======== Records supplied

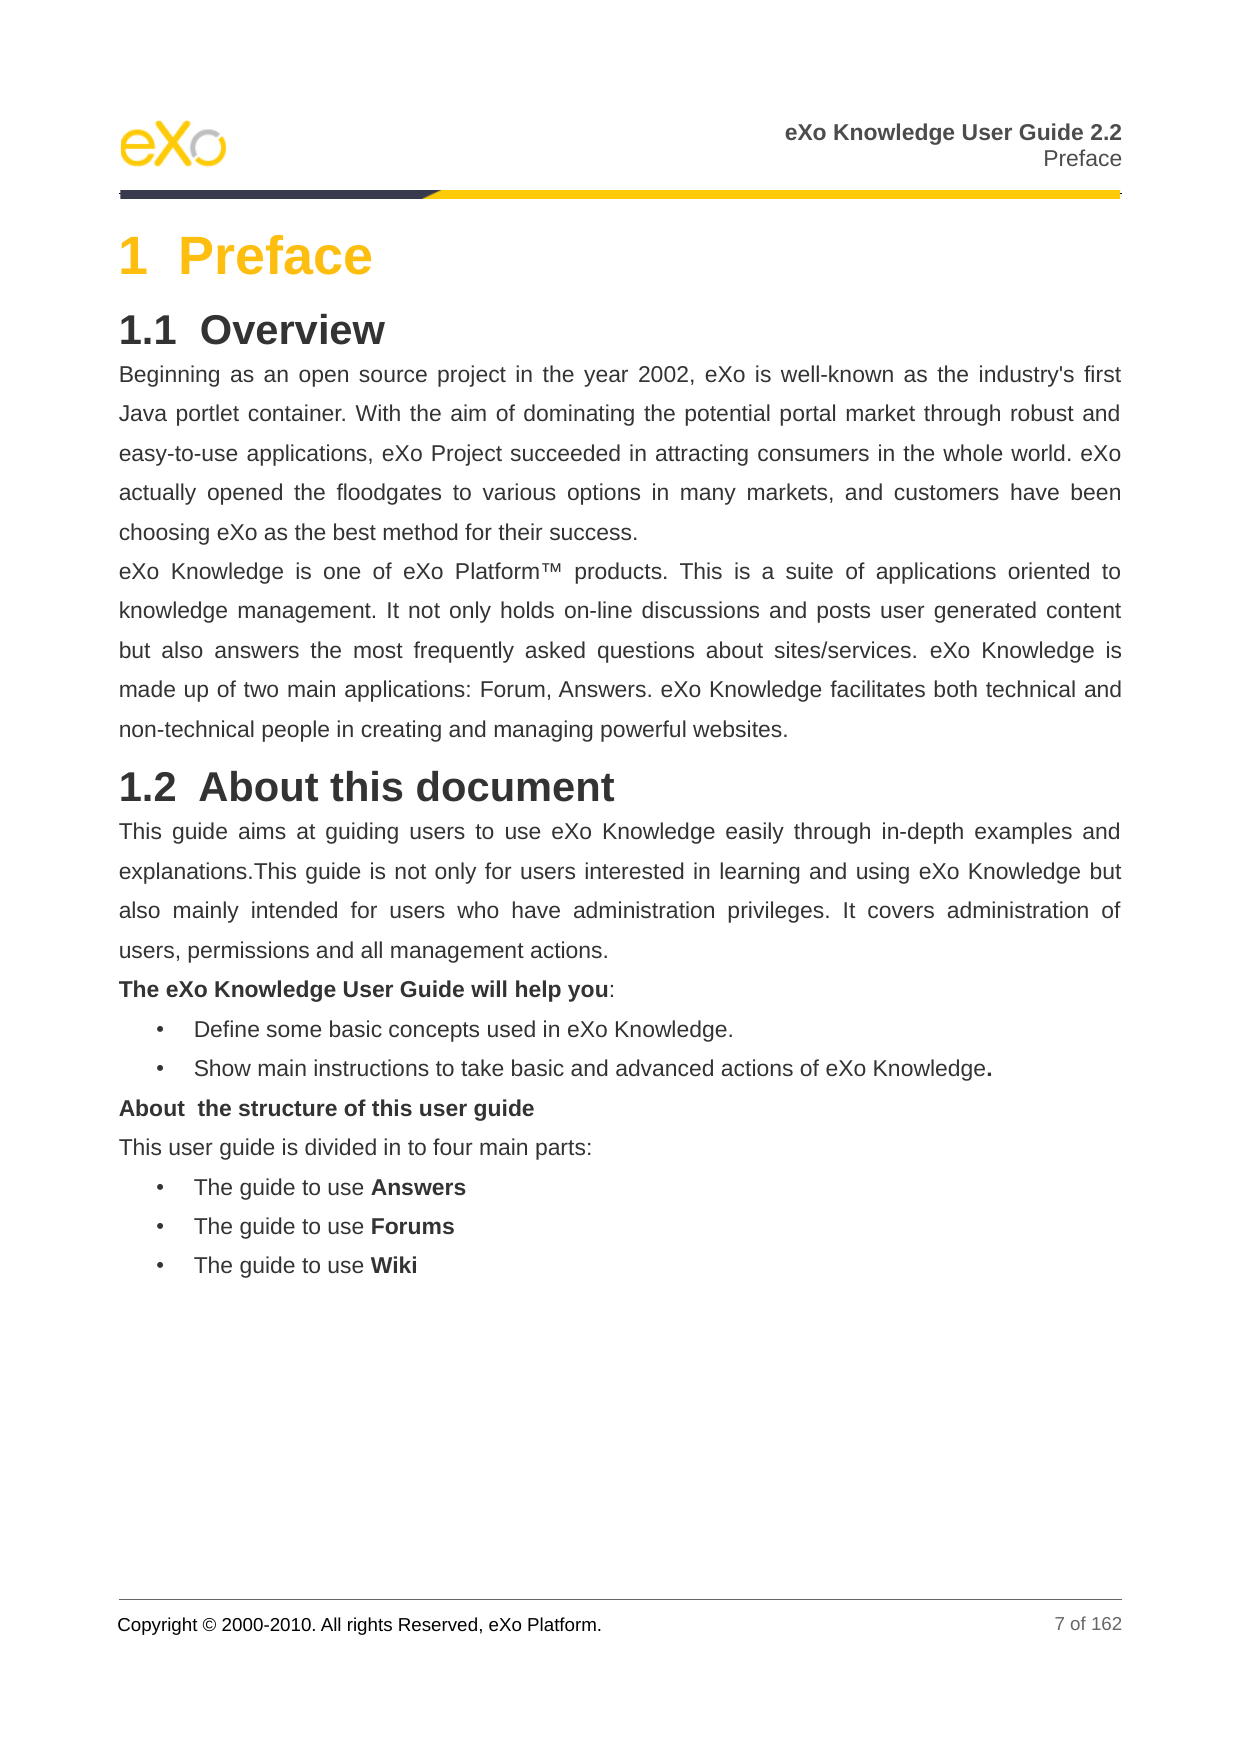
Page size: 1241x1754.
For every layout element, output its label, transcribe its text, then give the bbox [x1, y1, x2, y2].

list The guide to use Answers [156, 1173, 1122, 1200]
subtitle Preface [118, 223, 1122, 286]
text This user guide is divided in to four main parts: [118, 1134, 1122, 1160]
text The eXo Knowledge User Guide will help you: [118, 976, 1122, 1002]
picture [120, 190, 1121, 199]
subtitle About this document [118, 763, 1122, 811]
text Beginning as an open source project in the year 2002, eXo is well-known as the industry's first Java portlet container. With the aim of dominating the potential portal market through robust and easy-to-use applications, eXo Project succeeded in attracting consumers in the whole world. eXo actually opened the floodgates to various options in many markets, and customers have been choosing eXo as the best method for their success. [118, 361, 1122, 545]
text eXo Knowledge is one of eXo Platform™ products. This is a suite of applications oriented to knowledge management. It not only holds on-line discussions and posts user generated content but also answers the most frequently asked questions about sites/services. eXo Knowledge is made up of two main applications: Forum, Answers. eXo Knowledge facilitates both technical and non-technical people in creating and managing powerful websites. [118, 558, 1122, 742]
subtitle Overview [118, 305, 1122, 353]
list The guide to use Forums [156, 1213, 1122, 1239]
list Define some basic concepts used in eXo Knowledge. [156, 1016, 1122, 1042]
text This guide aims at guiding users to use eXo Knowledge easily through in-depth examples and explanations.This guide is not only for users interested in learning and using eXo Knowledge but also mainly intended for users who have administration privileges. It covers administration of users, permissions and all management actions. [118, 818, 1122, 963]
list Show main instructions to take basic and advanced actions of eXo Knowledge. [156, 1055, 1122, 1081]
picture [120, 120, 227, 167]
list The guide to use Wiki [156, 1252, 1122, 1279]
text About the structure of this user guide [118, 1094, 1122, 1121]
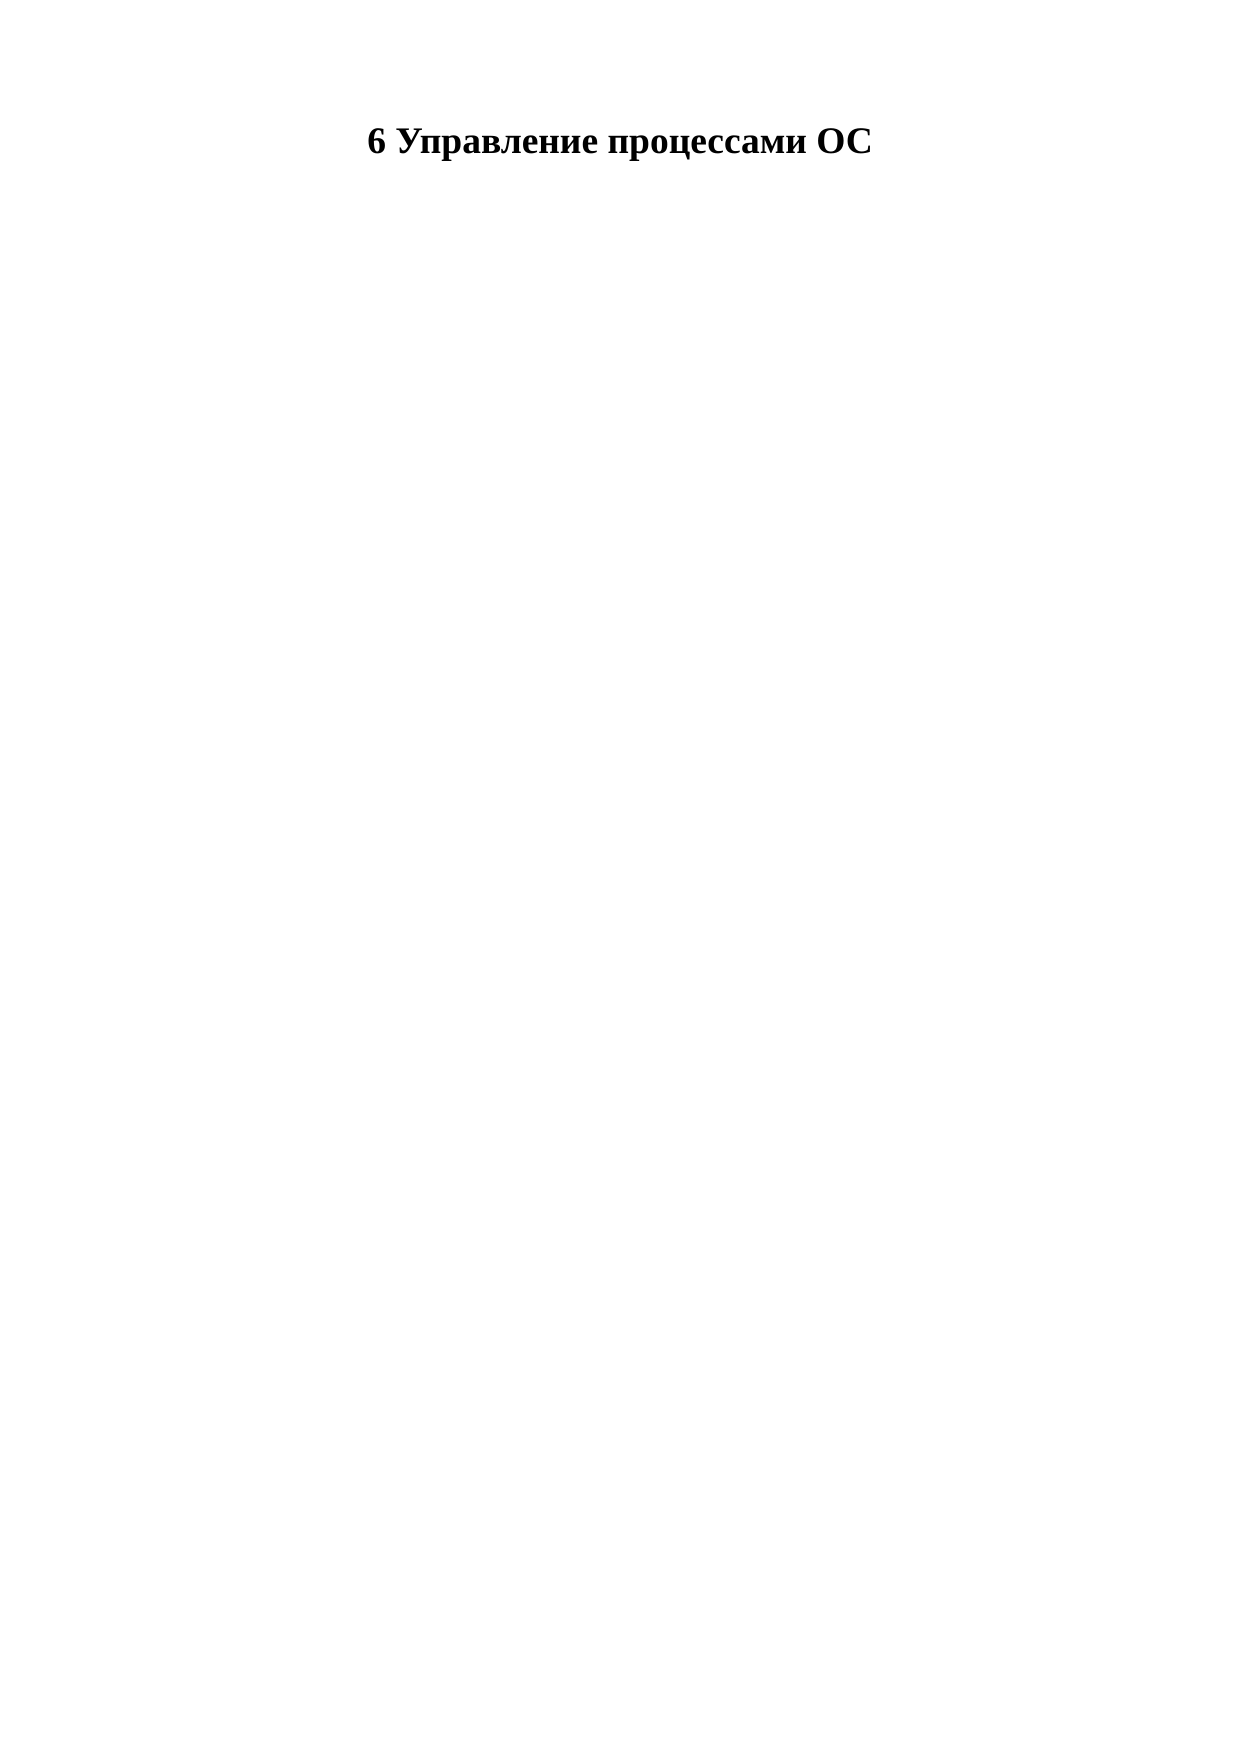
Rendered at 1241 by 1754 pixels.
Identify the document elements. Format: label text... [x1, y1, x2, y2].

subtitle 6 Управление процессами ОС [142, 118, 1098, 161]
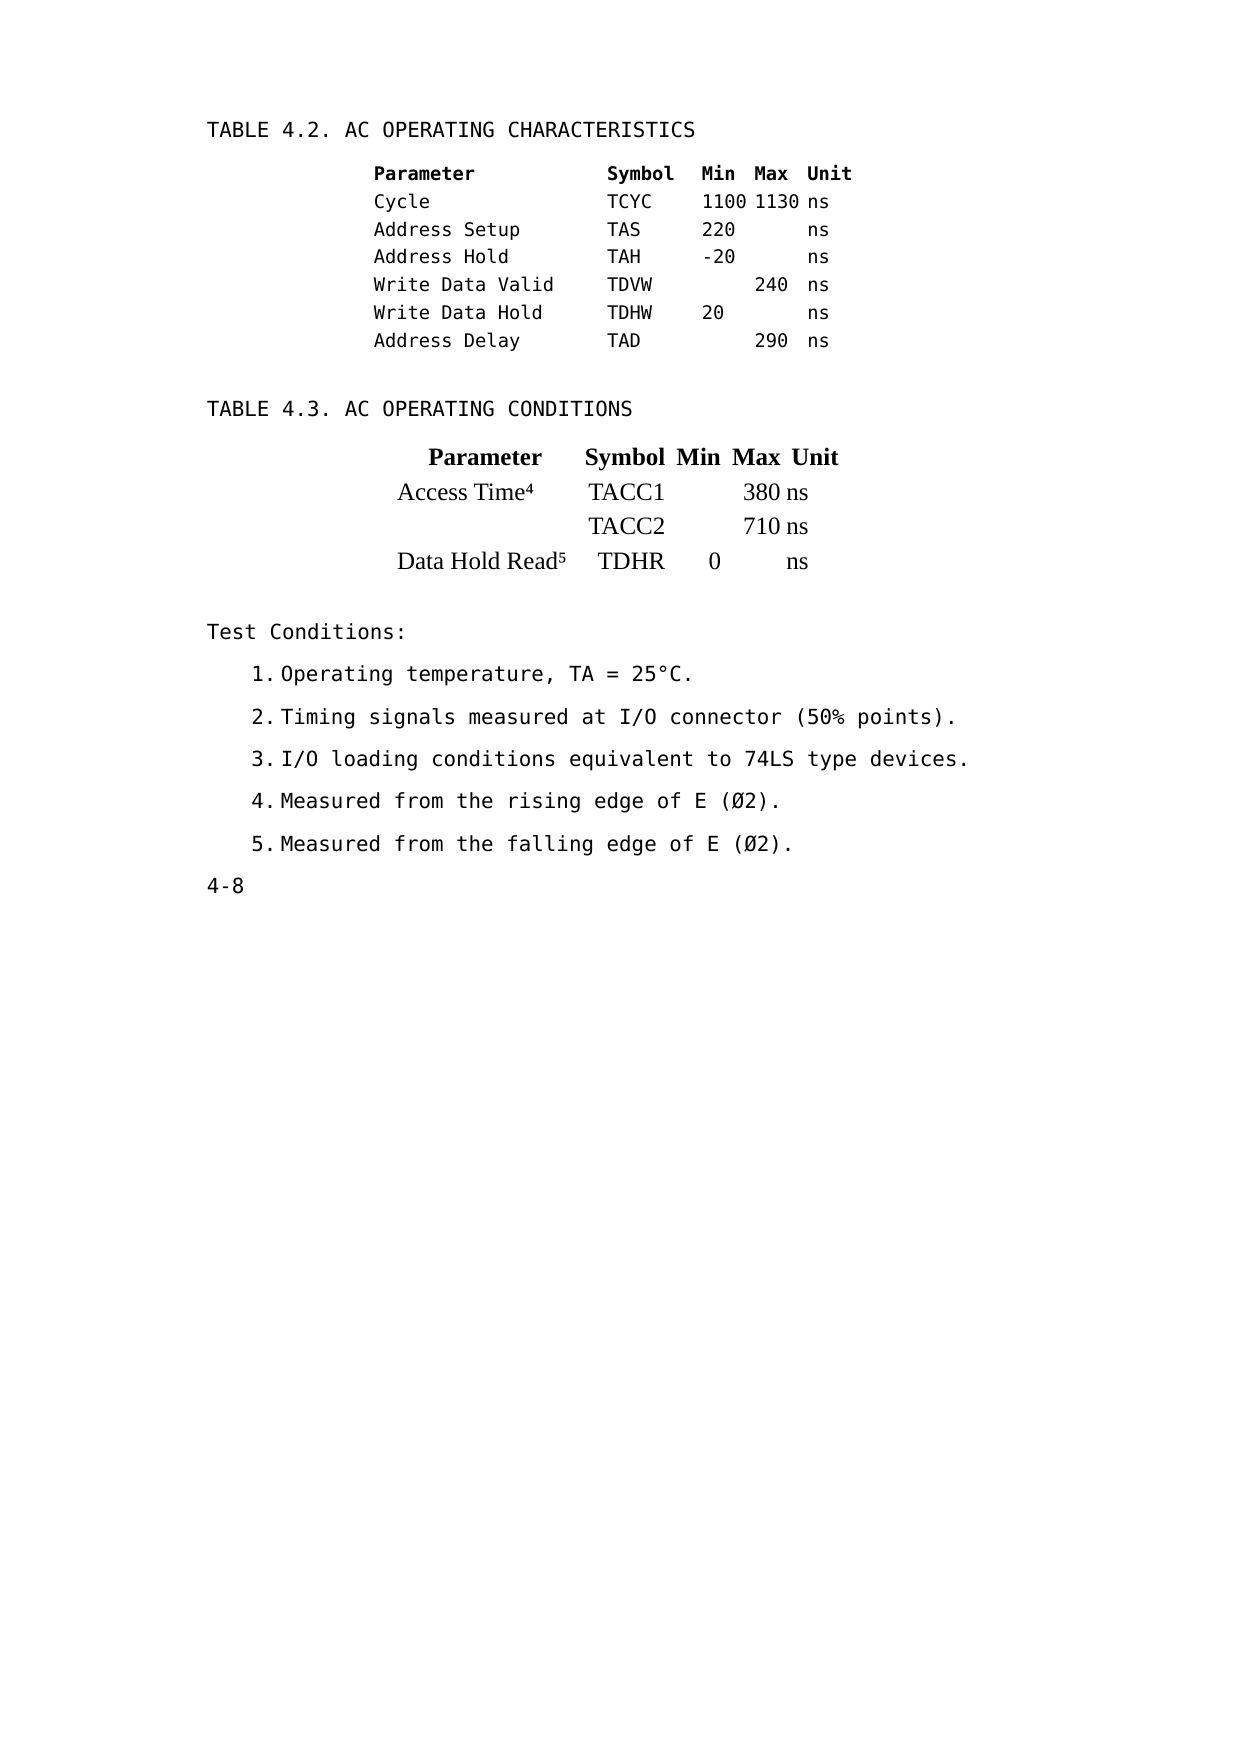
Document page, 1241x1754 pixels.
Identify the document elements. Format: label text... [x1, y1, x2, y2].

table_cell [699, 271, 751, 299]
table_cell ns [783, 543, 846, 578]
table_cell ns [804, 216, 870, 244]
table_header Max [724, 439, 783, 474]
table_cell 380 [724, 474, 783, 508]
table_cell 290 [751, 327, 804, 354]
text TABLE 4.2. AC OPERATING CHARACTERISTICS [207, 118, 1122, 142]
table_cell TAD [604, 327, 699, 354]
table_cell ns [804, 271, 870, 299]
table_cell ns [804, 299, 870, 327]
table_header Min [699, 161, 751, 188]
table_cell TDHW [604, 299, 699, 327]
table_header Unit [804, 161, 870, 188]
table_header Parameter [394, 439, 576, 474]
table_cell TCYC [604, 188, 699, 216]
table_cell 20 [699, 299, 751, 327]
table_cell Address Hold [371, 244, 604, 271]
table_cell TDHR [576, 543, 668, 578]
list Measured from the falling edge of E (Ø2). [251, 832, 1122, 856]
table_header Symbol [576, 439, 668, 474]
table_cell TDVW [604, 271, 699, 299]
table_cell 240 [751, 271, 804, 299]
table_cell Cycle [371, 188, 604, 216]
table_header Max [751, 161, 804, 188]
table_header Parameter [371, 161, 604, 188]
table_cell 220 [699, 216, 751, 244]
table_cell Write Data Valid [371, 271, 604, 299]
table_cell -20 [699, 244, 751, 271]
table_cell Access Time⁴ [394, 474, 576, 508]
table_cell TAH [604, 244, 699, 271]
table_header Unit [783, 439, 846, 474]
table_cell [724, 543, 783, 578]
list Measured from the rising edge of E (Ø2). [251, 789, 1122, 814]
table_cell [751, 299, 804, 327]
table_cell TAS [604, 216, 699, 244]
table_cell ns [804, 327, 870, 354]
table_cell ns [804, 188, 870, 216]
table_cell TACC2 [576, 509, 668, 543]
table_cell 1130 [751, 188, 804, 216]
table_cell [668, 509, 723, 543]
text Test Conditions: [207, 620, 1122, 644]
table_cell Address Delay [371, 327, 604, 354]
table_header Min [668, 439, 723, 474]
list Timing signals measured at I/O connector (50% points). [251, 705, 1122, 729]
table_cell ns [804, 244, 870, 271]
table_cell [668, 474, 723, 508]
table_cell Address Setup [371, 216, 604, 244]
table_cell [394, 509, 576, 543]
table_cell Write Data Hold [371, 299, 604, 327]
table_cell TACC1 [576, 474, 668, 508]
text 4-8 [207, 874, 1122, 899]
list I/O loading conditions equivalent to 74LS type devices. [251, 747, 1122, 771]
table_cell Data Hold Read⁵ [394, 543, 576, 578]
list Operating temperature, TA = 25°C. [251, 662, 1122, 687]
table_cell ns [783, 474, 846, 508]
text TABLE 4.3. AC OPERATING CONDITIONS [207, 397, 1122, 421]
table_cell 1100 [699, 188, 751, 216]
table_cell [751, 216, 804, 244]
table_header Symbol [604, 161, 699, 188]
table_cell [751, 244, 804, 271]
table_cell [699, 327, 751, 354]
table_cell 0 [668, 543, 723, 578]
table_cell 710 [724, 509, 783, 543]
table_cell ns [783, 509, 846, 543]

================

**What you need to do**: Turn every line of the data above into a Markdown table with the columns "Row" and "Line", numbering each row and skipping blank lines. Leave the pictures out.

**Output of the task**:
| Row | Line |
|---|---|
| 1 | Page size: 1241x1754. |
| 2 | For every layout element, output its label, transcribe its text, then give the bbox [x1, y1, x2, y2]. |
| 3 | list The guide to use Answers [156, 1173, 1122, 1200] |
| 4 | subtitle Preface [118, 223, 1122, 286] |
| 5 | text This user guide is divided in to four main parts: [118, 1134, 1122, 1160] |
| 6 | text The eXo Knowledge User Guide will help you: [118, 976, 1122, 1002] |
| 7 | picture [120, 190, 1121, 199] |
| 8 | subtitle About this document [118, 763, 1122, 811] |
| 9 | text Beginning as an open source project in the year 2002, eXo is well-known as the industry's first Java portlet container. With the aim of dominating the potential portal market through robust and easy-to-use applications, eXo Project succeeded in attracting consumers in the whole world. eXo actually opened the floodgates to various options in many markets, and customers have been choosing eXo as the best method for their success. [118, 361, 1122, 545] |
| 10 | text eXo Knowledge is one of eXo Platform™ products. This is a suite of applications oriented to knowledge management. It not only holds on-line discussions and posts user generated content but also answers the most frequently asked questions about sites/services. eXo Knowledge is made up of two main applications: Forum, Answers. eXo Knowledge facilitates both technical and non-technical people in creating and managing powerful websites. [118, 558, 1122, 742] |
| 11 | subtitle Overview [118, 305, 1122, 353] |
| 12 | list The guide to use Forums [156, 1213, 1122, 1239] |
| 13 | list Define some basic concepts used in eXo Knowledge. [156, 1016, 1122, 1042] |
| 14 | text This guide aims at guiding users to use eXo Knowledge easily through in-depth examples and explanations.This guide is not only for users interested in learning and using eXo Knowledge but also mainly intended for users who have administration privileges. It covers administration of users, permissions and all management actions. [118, 818, 1122, 963] |
| 15 | list Show main instructions to take basic and advanced actions of eXo Knowledge. [156, 1055, 1122, 1081] |
| 16 | picture [120, 120, 227, 167] |
| 17 | list The guide to use Wiki [156, 1252, 1122, 1279] |
| 18 | text About the structure of this user guide [118, 1094, 1122, 1121] |
| 19 | Rendered at 1241 by 1754 pixels. |
| 20 | Identify the document elements. Format: label text... [x1, y1, x2, y2]. |
| 21 | subtitle 6 Управление процессами ОС [142, 118, 1098, 161] |
| 22 | Document page, 1241x1754 pixels. |
| 23 | Identify the document elements. Format: label text... [x1, y1, x2, y2]. |
| 24 | table_cell [699, 271, 751, 299] |
| 25 | table_cell ns [783, 543, 846, 578] |
| 26 | table_cell ns [804, 216, 870, 244] |
| 27 | table_header Max [724, 439, 783, 474] |
| 28 | table_cell 380 [724, 474, 783, 508] |
| 29 | table_cell 290 [751, 327, 804, 354] |
| 30 | text TABLE 4.2. AC OPERATING CHARACTERISTICS [207, 118, 1122, 142] |
| 31 | table_cell TAD [604, 327, 699, 354] |
| 32 | table_cell ns [804, 271, 870, 299] |
| 33 | table_cell ns [804, 299, 870, 327] |
| 34 | table_header Min [699, 161, 751, 188] |
| 35 | table_cell TDHW [604, 299, 699, 327] |
| 36 | table_header Unit [804, 161, 870, 188] |
| 37 | table_header Parameter [394, 439, 576, 474] |
| 38 | table_cell TCYC [604, 188, 699, 216] |
| 39 | table_cell 20 [699, 299, 751, 327] |
| 40 | table_cell Address Hold [371, 244, 604, 271] |
| 41 | table_cell TDHR [576, 543, 668, 578] |
| 42 | list Measured from the falling edge of E (Ø2). [251, 832, 1122, 856] |
| 43 | table_header Symbol [576, 439, 668, 474] |
| 44 | table_cell TDVW [604, 271, 699, 299] |
| 45 | table_cell 240 [751, 271, 804, 299] |
| 46 | table_cell Cycle [371, 188, 604, 216] |
| 47 | table_header Max [751, 161, 804, 188] |
| 48 | table_header Parameter [371, 161, 604, 188] |
| 49 | table_cell 220 [699, 216, 751, 244] |
| 50 | table_cell Write Data Valid [371, 271, 604, 299] |
| 51 | table_cell -20 [699, 244, 751, 271] |
| 52 | table_cell Access Time⁴ [394, 474, 576, 508] |
| 53 | table_cell TAH [604, 244, 699, 271] |
| 54 | table_header Unit [783, 439, 846, 474] |
| 55 | table_cell [724, 543, 783, 578] |
| 56 | list Measured from the rising edge of E (Ø2). [251, 789, 1122, 814] |
| 57 | table_cell [751, 299, 804, 327] |
| 58 | table_cell TAS [604, 216, 699, 244] |
| 59 | table_cell ns [804, 327, 870, 354] |
| 60 | table_cell ns [804, 188, 870, 216] |
| 61 | table_cell TACC2 [576, 509, 668, 543] |
| 62 | table_cell 1130 [751, 188, 804, 216] |
| 63 | table_cell [668, 509, 723, 543] |
| 64 | text Test Conditions: [207, 620, 1122, 644] |
| 65 | table_cell Address Delay [371, 327, 604, 354] |
| 66 | table_header Min [668, 439, 723, 474] |
| 67 | list Timing signals measured at I/O connector (50% points). [251, 705, 1122, 729] |
| 68 | table_cell ns [804, 244, 870, 271] |
| 69 | table_cell [668, 474, 723, 508] |
| 70 | table_cell Address Setup [371, 216, 604, 244] |
| 71 | table_cell [394, 509, 576, 543] |
| 72 | table_cell Write Data Hold [371, 299, 604, 327] |
| 73 | table_cell TACC1 [576, 474, 668, 508] |
| 74 | text 4-8 [207, 874, 1122, 899] |
| 75 | list I/O loading conditions equivalent to 74LS type devices. [251, 747, 1122, 771] |
| 76 | table_cell Data Hold Read⁵ [394, 543, 576, 578] |
| 77 | list Operating temperature, TA = 25°C. [251, 662, 1122, 687] |
| 78 | table_cell ns [783, 474, 846, 508] |
| 79 | text TABLE 4.3. AC OPERATING CONDITIONS [207, 397, 1122, 421] |
| 80 | table_cell 1100 [699, 188, 751, 216] |
| 81 | table_cell [751, 216, 804, 244] |
| 82 | table_header Symbol [604, 161, 699, 188] |
| 83 | table_cell [751, 244, 804, 271] |
| 84 | table_cell [699, 327, 751, 354] |
| 85 | table_cell 0 [668, 543, 723, 578] |
| 86 | table_cell 710 [724, 509, 783, 543] |
| 87 | table_cell ns [783, 509, 846, 543] |